I don't think that knot theorists are going to be very interested in such infinite links, but they do occur sometimes in the wider area of geometric topology, for instance in the proof of theorem 1.1 [here][1]. Still I doubt that they have been studied per se.

My understanding is that you are thinking about *proper* tame links with infinitely many components, i.e. such that every compact subset of $\Bbb R^3$ meets only finitely many components of the link (in general, a continuous map is called proper if the preimage of every compact set is compact). If so, then they reduce to "tame" embeddings of $X=(S^1\times\Bbb N)^+$ in $\Bbb R^3$, where $\Bbb N$ denotes the countable discrete space and $+$ stands for the one-point compactification. To see this, consider the one-point compactification of $\Bbb R^3$, which is $S^3$, and remove some distant point $pt$ (which won't make any difference since in moving the $1$-dimensional space $X$ in $S^3$ one can easily arrange to avoid $pt$).

In general, there is not so much literature about knotting of spaces more general than polyhedra; most of what is known is summarized in [the recent book by Daverman and Venema][2]. In this light the space $X$ and its "tame" embeddings don't look very attractive, to be honest.

> so realizations of this big snarly thing in $\Bbb R^3$ should all be ambient-isotopic to each other, too, but I'm not certain about that. 

Are you saying that if $L$ and $L'$ are proper tame links of countably many circles in $\Bbb R^3$ with the property that every finite link is a sublink of both $L$ and $L'$, then $L$ is ambient isotopic to $L'$?
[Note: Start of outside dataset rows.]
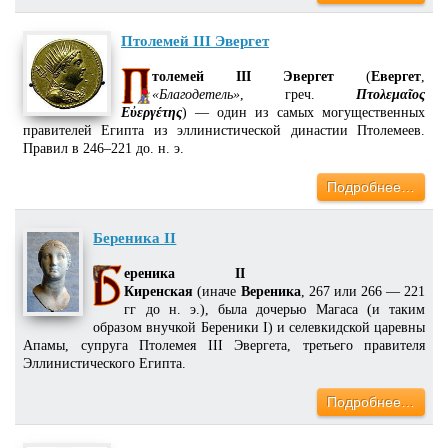
Птолемей III Эвергет
толемей III Эвергет
(
Евергет
,
«Благодетель»
, греч.
Πτολεμαῖος
Εὐεργέτης
) — один из самых могущественных
правителей Египта из эллинистической династии Птолемеев.
Правил в 246–221 до. н. э.
Подробнее…
Береника II
ереника II
Киренская
(иначе
Вереника
, 267 или 266 — 221
гг до н. э.), была дочерью Магаса (и таким
образом внучкой Береники I) и селевкидской царевны
Апамы, супруга Птолемея III Эвергета, третьего правителя
Эллинистического Египта.
Подробнее…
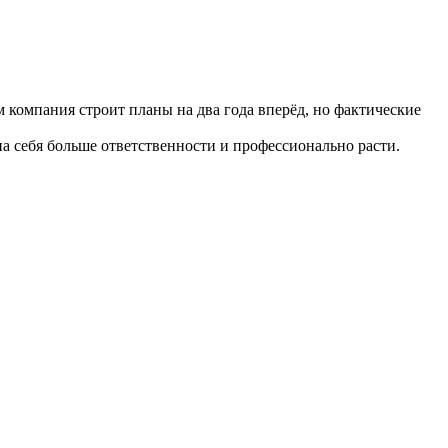
 компания строит планы на два года вперёд, но фактические
а себя больше ответственности и профессионально расти.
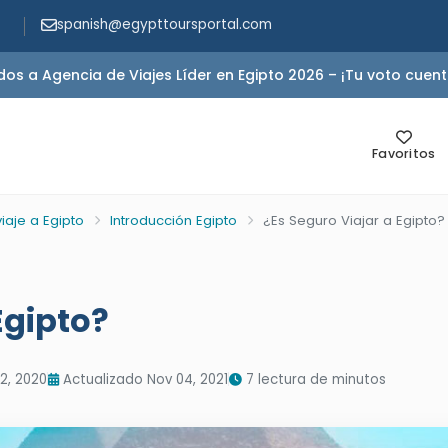
spanish@egypttoursportal.com
s a Agencia de Viajes Líder en Egipto 2026 – ¡Tu voto cuent
Favoritos
iaje a Egipto
Introducción Egipto
¿Es Seguro Viajar a Egipto?
Egipto?
2, 2020
Actualizado Nov 04, 2021
7 lectura de minutos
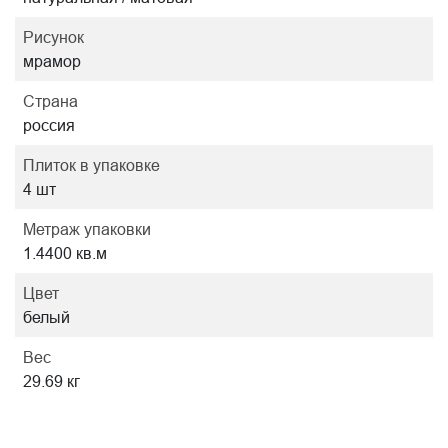
Рисунок
мрамор
Страна
россия
Плиток в упаковке
4 шт
Метраж упаковки
1.4400 кв.м
Цвет
белый
Вес
29.69 кг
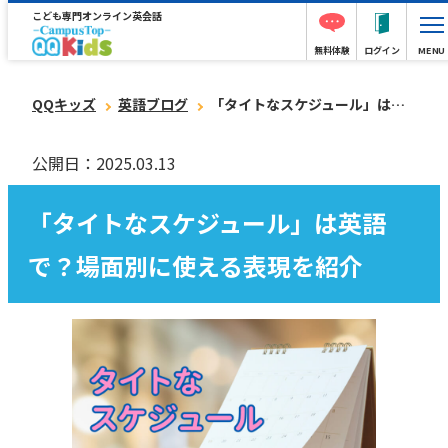
こども専門オンライン英会話
無料体験
ログイン
MENU
QQキッズ
英語ブログ
「タイトなスケジュール」は英語で？場面別に使える表現を紹介
公開日：2025.03.13
「タイトなスケジュール」は英語
で？場面別に使える表現を紹介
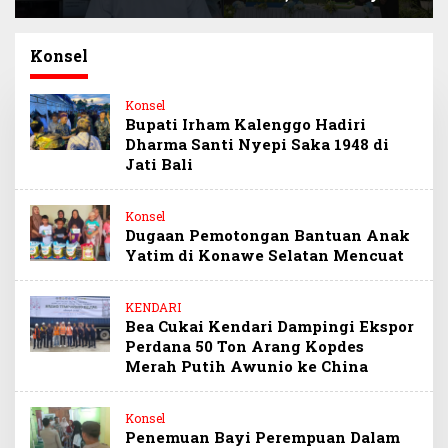
Sultra Beri Santunan
Paris, Minta Hormati
Anak Pegawai
Martabat Wartawan
Berprestasi
dan Kemerdekaan
Konsel
Pers
Konsel
Bupati Irham Kalenggo Hadiri
Dharma Santi Nyepi Saka 1948 di
Jati Bali
Konsel
Dugaan Pemotongan Bantuan Anak
Yatim di Konawe Selatan Mencuat
KENDARI
Bea Cukai Kendari Dampingi Ekspor
Perdana 50 Ton Arang Kopdes
Merah Putih Awunio ke China
Konsel
Penemuan Bayi Perempuan Dalam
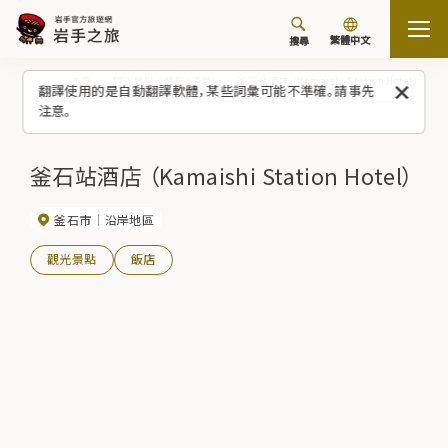
繁體中文
搜尋
首頁
觀光景點／體驗（清單）
釜石站酒店 （Kamaishi Station Hotel）
翻譯使用的是自動翻譯軟體，某些詞彙可能不準確。請事先
注意。
釜石站酒店 （Kamaishi Station Hotel）
釜石市
沿岸地區
觀光景點
飯店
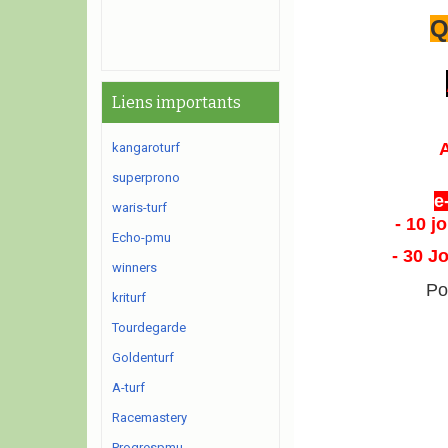
Q
Liens importants
kangaroturf
superprono
e
waris-turf
- 10 j
Echo-pmu
- 30 J
winners
Po
kriturf
Tourdegarde
Goldenturf
A-turf
Racemastery
Progrespmu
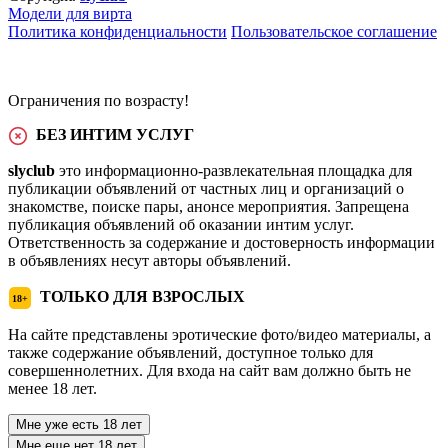
Модели для вирта
Политика конфиденциальности
Пользовательское соглашение
Ограничения по возрасту!
БЕЗ ИНТИМ УСЛУГ
slyclub
это информационно-развлекательная площадка для
публикации объявлений от частных лиц и организаций о
знакомстве, поиске пары, анонсе мероприятия. Запрещена
публикация объявлений об оказании интим услуг.
Ответственность за содержание и достоверность информации
в объявлениях несут авторы объявлений.
ТОЛЬКО ДЛЯ ВЗРОСЛЫХ
18+
На сайте представлены эротические фото/видео материалы, а
также содержание объявлений, доступное только для
совершеннолетних. Для входа на сайт вам должно быть не
менее 18 лет.
Мне уже есть 18 лет
Мне еще нет 18 лет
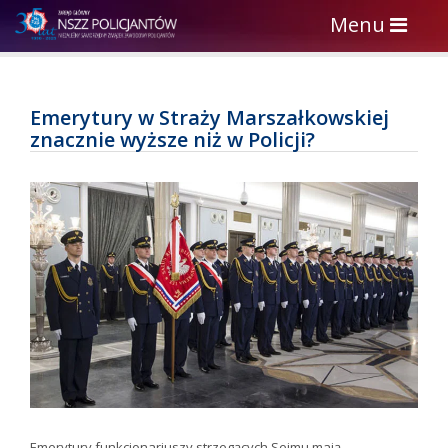
Toggle
Menu
navigation
Emerytury w Straży Marszałkowskiej
znacznie wyższe niż w Policji?
Emerytury funkcjonariuszy strzegących Sejmu mają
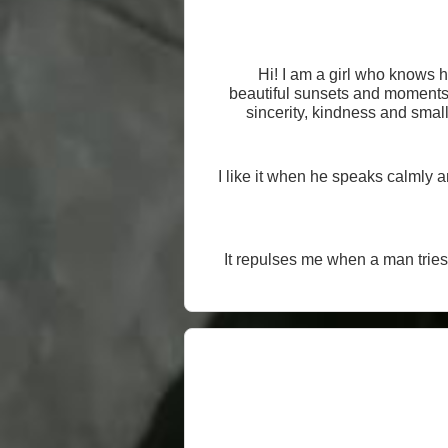
Hi! I am a girl who knows h
beautiful sunsets and moments o
sincerity, kindness and small
I like it when he speaks calmly a
It repulses me when a man tries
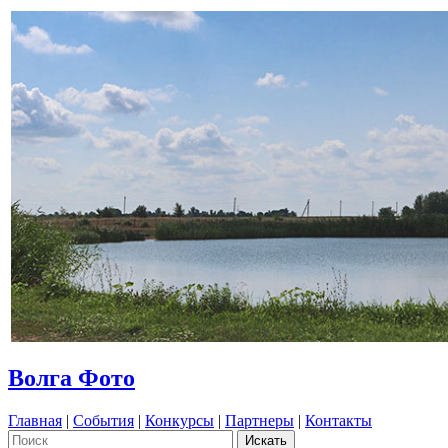
Волга Фото
Главная
|
События
|
Конкурсы
|
Партнеры
|
Контакты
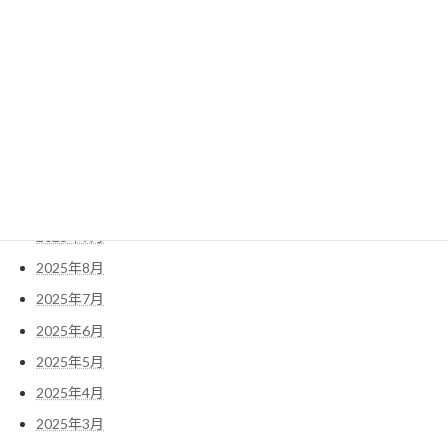
2026年5月
2026年4月
2026年3月
2026年2月
2026年1月
2025年11月
2025年10月
2025年9月
2025年8月
2025年7月
2025年6月
2025年5月
2025年4月
2025年3月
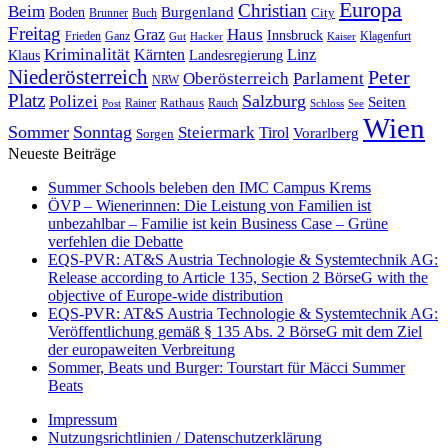
Europa
Christian
Beim
Burgenland
Boden
Buch
City
Brunner
Freitag
Haus
Graz
Innsbruck
Frieden
Ganz
Klagenfurt
Gut
Hacker
Kaiser
Kriminalität
Kärnten
Linz
Klaus
Landesregierung
Niederösterreich
Peter
Oberösterreich
Parlament
NRW
Platz
Polizei
Salzburg
Seiten
Rathaus
Rauch
Post
Rainer
Schloss
See
Wien
Sommer
Sonntag
Steiermark
Tirol
Vorarlberg
Sorgen
Neueste Beiträge
Summer Schools beleben den IMC Campus Krems
ÖVP – Wienerinnen: Die Leistung von Familien ist
unbezahlbar – Familie ist kein Business Case – Grüne
verfehlen die Debatte
EQS-PVR: AT&S Austria Technologie & Systemtechnik AG:
Release according to Article 135, Section 2 BörseG with the
objective of Europe-wide distribution
EQS-PVR: AT&S Austria Technologie & Systemtechnik AG:
Veröffentlichung gemäß § 135 Abs. 2 BörseG mit dem Ziel
der europaweiten Verbreitung
Sommer, Beats und Burger: Tourstart für Mäcci Summer
Beats
Impressum
Nutzungsrichtlinien / Datenschutzerklärung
This is not the case: take $L$ to be the union of links $L_n$, where each $L_n$ is a finite link in a ball $B_n$ of radius $1/3$ centered at $(0,0,n)$, and the ambient isotopy types of the $L_n$ are precisely those of all non-split finite links (each occurring once). On the other hand pick some infinite link $L''$ that is `non-split at infinity'; for instance such that its $i$th component has a nonzero linking number with the $(i+1)$st component for each $i$. As long as $L$ and $L''$ are disjoint, their union $L'$ is a again link that is non-split at infinity; by this I more specifically mean that it is not isotopic to any link whose $i$th component lies in the ball $B_i$ for each $i$. In particular, $L$ is not isotopic to $L'$ (even non-ambiently).